Description of the task
Transcribe the whole listing precisely, leaving nothing out.

Data in this exercise
<<<<

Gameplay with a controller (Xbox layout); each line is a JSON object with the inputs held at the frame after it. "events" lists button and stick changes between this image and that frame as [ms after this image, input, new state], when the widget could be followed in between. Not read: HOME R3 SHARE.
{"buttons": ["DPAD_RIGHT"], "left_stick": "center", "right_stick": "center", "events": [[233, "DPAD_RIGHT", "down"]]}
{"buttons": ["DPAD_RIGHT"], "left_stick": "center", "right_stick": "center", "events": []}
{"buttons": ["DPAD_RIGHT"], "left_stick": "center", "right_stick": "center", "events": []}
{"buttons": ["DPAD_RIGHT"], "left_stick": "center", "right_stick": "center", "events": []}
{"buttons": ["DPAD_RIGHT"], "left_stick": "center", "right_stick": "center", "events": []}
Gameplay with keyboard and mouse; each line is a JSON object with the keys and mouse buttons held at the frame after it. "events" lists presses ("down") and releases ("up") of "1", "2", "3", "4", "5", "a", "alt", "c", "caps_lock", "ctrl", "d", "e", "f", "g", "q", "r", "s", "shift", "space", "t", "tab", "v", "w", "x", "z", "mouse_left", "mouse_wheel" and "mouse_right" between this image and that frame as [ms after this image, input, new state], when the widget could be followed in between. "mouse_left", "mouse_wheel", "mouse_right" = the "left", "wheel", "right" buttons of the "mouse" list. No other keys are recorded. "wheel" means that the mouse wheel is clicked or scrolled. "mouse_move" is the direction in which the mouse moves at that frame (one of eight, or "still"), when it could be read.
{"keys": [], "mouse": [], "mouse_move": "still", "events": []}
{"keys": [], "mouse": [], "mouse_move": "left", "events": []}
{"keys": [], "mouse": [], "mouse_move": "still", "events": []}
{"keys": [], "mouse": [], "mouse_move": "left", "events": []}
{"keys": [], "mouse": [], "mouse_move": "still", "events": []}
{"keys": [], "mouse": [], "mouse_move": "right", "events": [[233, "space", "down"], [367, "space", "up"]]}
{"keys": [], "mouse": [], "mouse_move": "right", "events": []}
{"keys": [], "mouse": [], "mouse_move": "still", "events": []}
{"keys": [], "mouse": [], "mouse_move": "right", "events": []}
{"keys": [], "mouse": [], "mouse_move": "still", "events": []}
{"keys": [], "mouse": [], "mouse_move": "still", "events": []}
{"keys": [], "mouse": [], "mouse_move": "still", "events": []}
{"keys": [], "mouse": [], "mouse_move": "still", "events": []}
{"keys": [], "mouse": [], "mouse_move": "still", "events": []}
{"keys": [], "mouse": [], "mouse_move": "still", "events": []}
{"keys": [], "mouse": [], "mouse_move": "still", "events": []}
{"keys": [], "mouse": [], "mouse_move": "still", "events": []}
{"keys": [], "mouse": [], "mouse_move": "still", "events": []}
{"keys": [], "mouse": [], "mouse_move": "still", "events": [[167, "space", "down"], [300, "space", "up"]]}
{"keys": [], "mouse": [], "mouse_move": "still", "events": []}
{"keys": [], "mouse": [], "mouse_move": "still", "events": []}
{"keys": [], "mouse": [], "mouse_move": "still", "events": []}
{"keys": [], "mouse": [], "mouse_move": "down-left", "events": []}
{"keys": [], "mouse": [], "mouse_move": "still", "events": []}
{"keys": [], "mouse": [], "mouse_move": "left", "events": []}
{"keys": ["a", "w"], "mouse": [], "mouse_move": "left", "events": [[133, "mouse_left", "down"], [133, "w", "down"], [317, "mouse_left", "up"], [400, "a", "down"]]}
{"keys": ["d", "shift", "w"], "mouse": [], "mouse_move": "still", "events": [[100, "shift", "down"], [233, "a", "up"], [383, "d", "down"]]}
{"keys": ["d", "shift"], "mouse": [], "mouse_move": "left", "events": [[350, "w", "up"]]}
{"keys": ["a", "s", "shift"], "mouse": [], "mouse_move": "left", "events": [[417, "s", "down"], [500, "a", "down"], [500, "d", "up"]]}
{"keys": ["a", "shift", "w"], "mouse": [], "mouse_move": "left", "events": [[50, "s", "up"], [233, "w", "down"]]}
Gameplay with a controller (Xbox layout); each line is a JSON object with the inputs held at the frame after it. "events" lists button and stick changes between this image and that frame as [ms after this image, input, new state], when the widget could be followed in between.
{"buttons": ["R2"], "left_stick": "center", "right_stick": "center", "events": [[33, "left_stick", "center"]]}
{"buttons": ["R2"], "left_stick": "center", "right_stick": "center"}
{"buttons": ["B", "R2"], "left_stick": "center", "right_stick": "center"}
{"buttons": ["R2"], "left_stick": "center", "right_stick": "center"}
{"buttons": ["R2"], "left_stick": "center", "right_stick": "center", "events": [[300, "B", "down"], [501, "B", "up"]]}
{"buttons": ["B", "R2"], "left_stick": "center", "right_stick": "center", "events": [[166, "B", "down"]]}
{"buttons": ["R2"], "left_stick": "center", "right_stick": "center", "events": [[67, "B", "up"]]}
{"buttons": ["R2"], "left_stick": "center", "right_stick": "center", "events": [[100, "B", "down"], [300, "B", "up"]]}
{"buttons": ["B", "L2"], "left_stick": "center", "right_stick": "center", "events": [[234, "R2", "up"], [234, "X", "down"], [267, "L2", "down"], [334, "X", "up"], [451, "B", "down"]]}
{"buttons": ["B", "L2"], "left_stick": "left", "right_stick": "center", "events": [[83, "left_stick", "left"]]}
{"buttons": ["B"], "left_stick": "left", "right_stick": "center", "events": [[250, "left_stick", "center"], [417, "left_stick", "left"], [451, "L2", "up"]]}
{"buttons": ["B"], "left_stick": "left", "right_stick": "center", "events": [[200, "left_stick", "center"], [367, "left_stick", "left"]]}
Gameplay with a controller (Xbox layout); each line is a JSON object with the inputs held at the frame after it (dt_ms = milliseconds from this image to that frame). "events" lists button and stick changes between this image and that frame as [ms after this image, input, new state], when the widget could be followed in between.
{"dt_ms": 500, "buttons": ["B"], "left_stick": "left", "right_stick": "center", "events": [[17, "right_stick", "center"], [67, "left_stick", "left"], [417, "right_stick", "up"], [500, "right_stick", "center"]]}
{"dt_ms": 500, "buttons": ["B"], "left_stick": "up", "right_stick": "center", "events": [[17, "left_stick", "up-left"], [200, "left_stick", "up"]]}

>>>>

Answer area
Gameplay with a controller (Xbox layout); each line is a JSON object with the inputs held at the frame after it. "events" lists button and stick changes between this image and that frame as [ms after this image, input, new state], when the widget could be followed in between. Not read: HOME R3 SHARE.
{"buttons": ["DPAD_RIGHT"], "left_stick": "center", "right_stick": "center", "events": [[233, "DPAD_RIGHT", "down"]]}
{"buttons": ["DPAD_RIGHT"], "left_stick": "center", "right_stick": "center", "events": []}
{"buttons": ["DPAD_RIGHT"], "left_stick": "center", "right_stick": "center", "events": []}
{"buttons": ["DPAD_RIGHT"], "left_stick": "center", "right_stick": "center", "events": []}
{"buttons": ["DPAD_RIGHT"], "left_stick": "center", "right_stick": "center", "events": []}
Gameplay with keyboard and mouse; each line is a JSON object with the keys and mouse buttons held at the frame after it. "events" lists presses ("down") and releases ("up") of "1", "2", "3", "4", "5", "a", "alt", "c", "caps_lock", "ctrl", "d", "e", "f", "g", "q", "r", "s", "shift", "space", "t", "tab", "v", "w", "x", "z", "mouse_left", "mouse_wheel" and "mouse_right" between this image and that frame as [ms after this image, input, new state], when the widget could be followed in between. "mouse_left", "mouse_wheel", "mouse_right" = the "left", "wheel", "right" buttons of the "mouse" list. No other keys are recorded. "wheel" means that the mouse wheel is clicked or scrolled. "mouse_move" is the direction in which the mouse moves at that frame (one of eight, or "still"), when it could be read.
{"keys": [], "mouse": [], "mouse_move": "still", "events": []}
{"keys": [], "mouse": [], "mouse_move": "left", "events": []}
{"keys": [], "mouse": [], "mouse_move": "still", "events": []}
{"keys": [], "mouse": [], "mouse_move": "left", "events": []}
{"keys": [], "mouse": [], "mouse_move": "still", "events": []}
{"keys": [], "mouse": [], "mouse_move": "right", "events": [[233, "space", "down"], [367, "space", "up"]]}
{"keys": [], "mouse": [], "mouse_move": "right", "events": []}
{"keys": [], "mouse": [], "mouse_move": "still", "events": []}
{"keys": [], "mouse": [], "mouse_move": "right", "events": []}
{"keys": [], "mouse": [], "mouse_move": "still", "events": []}
{"keys": [], "mouse": [], "mouse_move": "still", "events": []}
{"keys": [], "mouse": [], "mouse_move": "still", "events": []}
{"keys": [], "mouse": [], "mouse_move": "still", "events": []}
{"keys": [], "mouse": [], "mouse_move": "still", "events": []}
{"keys": [], "mouse": [], "mouse_move": "still", "events": []}
{"keys": [], "mouse": [], "mouse_move": "still", "events": []}
{"keys": [], "mouse": [], "mouse_move": "still", "events": []}
{"keys": [], "mouse": [], "mouse_move": "still", "events": []}
{"keys": [], "mouse": [], "mouse_move": "still", "events": [[167, "space", "down"], [300, "space", "up"]]}
{"keys": [], "mouse": [], "mouse_move": "still", "events": []}
{"keys": [], "mouse": [], "mouse_move": "still", "events": []}
{"keys": [], "mouse": [], "mouse_move": "still", "events": []}
{"keys": [], "mouse": [], "mouse_move": "down-left", "events": []}
{"keys": [], "mouse": [], "mouse_move": "still", "events": []}
{"keys": [], "mouse": [], "mouse_move": "left", "events": []}
{"keys": ["a", "w"], "mouse": [], "mouse_move": "left", "events": [[133, "mouse_left", "down"], [133, "w", "down"], [317, "mouse_left", "up"], [400, "a", "down"]]}
{"keys": ["d", "shift", "w"], "mouse": [], "mouse_move": "still", "events": [[100, "shift", "down"], [233, "a", "up"], [383, "d", "down"]]}
{"keys": ["d", "shift"], "mouse": [], "mouse_move": "left", "events": [[350, "w", "up"]]}
{"keys": ["a", "s", "shift"], "mouse": [], "mouse_move": "left", "events": [[417, "s", "down"], [500, "a", "down"], [500, "d", "up"]]}
{"keys": ["a", "shift", "w"], "mouse": [], "mouse_move": "left", "events": [[50, "s", "up"], [233, "w", "down"]]}
Gameplay with a controller (Xbox layout); each line is a JSON object with the inputs held at the frame after it. "events" lists button and stick changes between this image and that frame as [ms after this image, input, new state], when the widget could be followed in between.
{"buttons": ["R2"], "left_stick": "center", "right_stick": "center", "events": [[33, "left_stick", "center"]]}
{"buttons": ["R2"], "left_stick": "center", "right_stick": "center"}
{"buttons": ["B", "R2"], "left_stick": "center", "right_stick": "center"}
{"buttons": ["R2"], "left_stick": "center", "right_stick": "center"}
{"buttons": ["R2"], "left_stick": "center", "right_stick": "center", "events": [[300, "B", "down"], [501, "B", "up"]]}
{"buttons": ["B", "R2"], "left_stick": "center", "right_stick": "center", "events": [[166, "B", "down"]]}
{"buttons": ["R2"], "left_stick": "center", "right_stick": "center", "events": [[67, "B", "up"]]}
{"buttons": ["R2"], "left_stick": "center", "right_stick": "center", "events": [[100, "B", "down"], [300, "B", "up"]]}
{"buttons": ["B", "L2"], "left_stick": "center", "right_stick": "center", "events": [[234, "R2", "up"], [234, "X", "down"], [267, "L2", "down"], [334, "X", "up"], [451, "B", "down"]]}
{"buttons": ["B", "L2"], "left_stick": "left", "right_stick": "center", "events": [[83, "left_stick", "left"]]}
{"buttons": ["B"], "left_stick": "left", "right_stick": "center", "events": [[250, "left_stick", "center"], [417, "left_stick", "left"], [451, "L2", "up"]]}
{"buttons": ["B"], "left_stick": "left", "right_stick": "center", "events": [[200, "left_stick", "center"], [367, "left_stick", "left"]]}
Gameplay with a controller (Xbox layout); each line is a JSON object with the inputs held at the frame after it (dt_ms = milliseconds from this image to that frame). "events" lists button and stick changes between this image and that frame as [ms after this image, input, new state], when the widget could be followed in between.
{"dt_ms": 500, "buttons": ["B"], "left_stick": "left", "right_stick": "center", "events": [[17, "right_stick", "center"], [67, "left_stick", "left"], [417, "right_stick", "up"], [500, "right_stick", "center"]]}
{"dt_ms": 500, "buttons": ["B"], "left_stick": "up", "right_stick": "center", "events": [[17, "left_stick", "up-left"], [200, "left_stick", "up"]]}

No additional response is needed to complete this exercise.